Exercise aim
In the entries that follow, the lines from the one with "hfov_deg: 14.1" through the one with "exposure_s: 1/160" are the ones to write out, exactly and with both ends included. Nothing else should appear.

(Photos with calibration data)
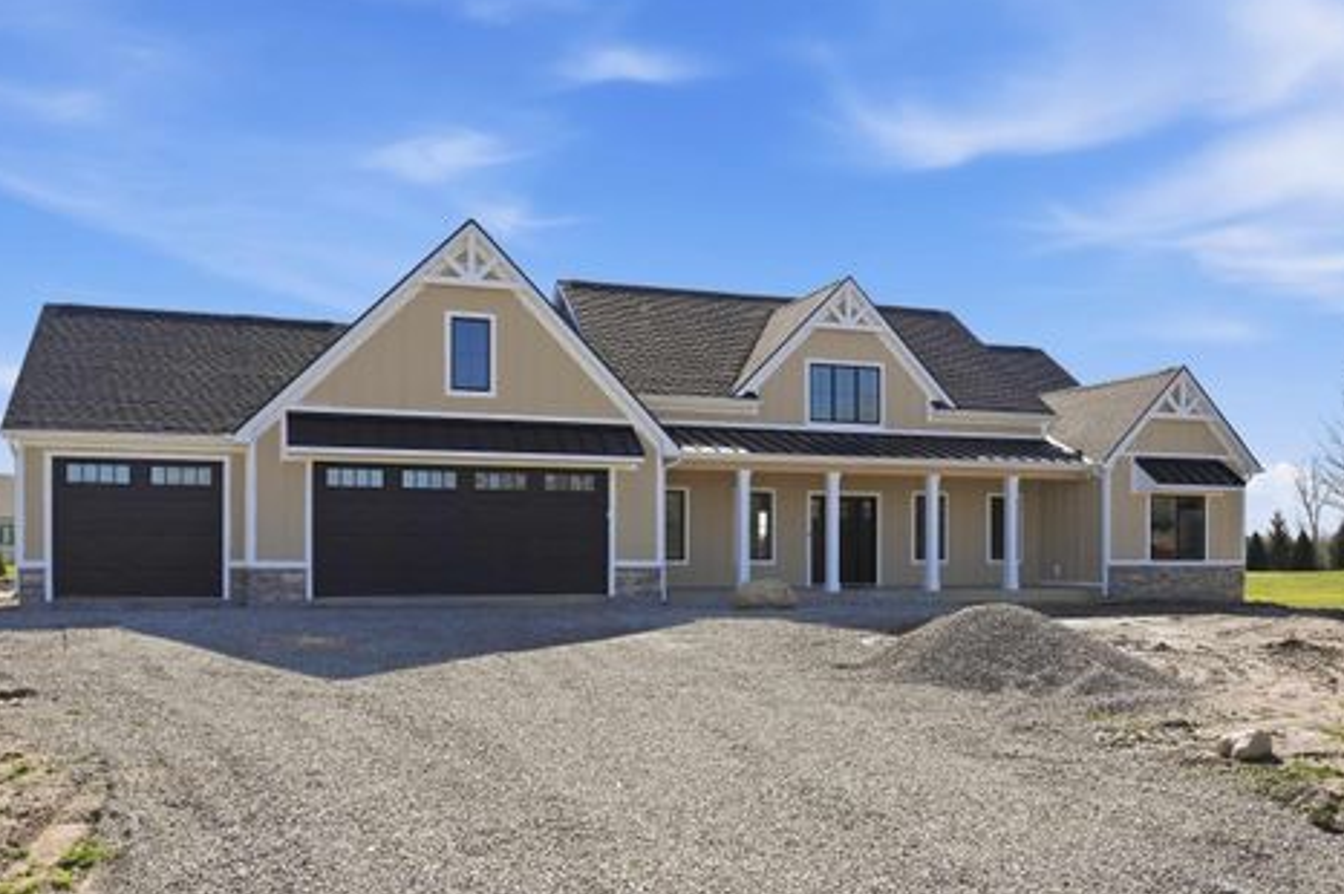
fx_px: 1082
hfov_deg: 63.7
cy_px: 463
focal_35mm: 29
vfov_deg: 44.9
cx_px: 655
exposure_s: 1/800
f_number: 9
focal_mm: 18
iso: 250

...

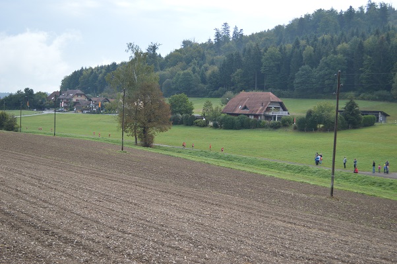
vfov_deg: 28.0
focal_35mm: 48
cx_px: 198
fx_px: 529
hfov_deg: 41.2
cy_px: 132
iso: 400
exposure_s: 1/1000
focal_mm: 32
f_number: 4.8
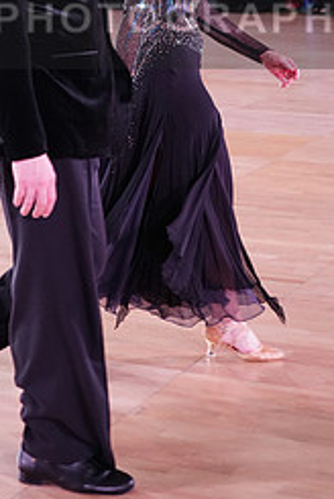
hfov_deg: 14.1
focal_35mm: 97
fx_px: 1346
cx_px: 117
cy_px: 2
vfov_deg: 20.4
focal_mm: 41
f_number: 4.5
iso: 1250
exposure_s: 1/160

Exercise output
hfov_deg: 14.1
focal_35mm: 97
fx_px: 1346
cx_px: 117
cy_px: 2
vfov_deg: 20.4
focal_mm: 41
f_number: 4.5
iso: 1250
exposure_s: 1/160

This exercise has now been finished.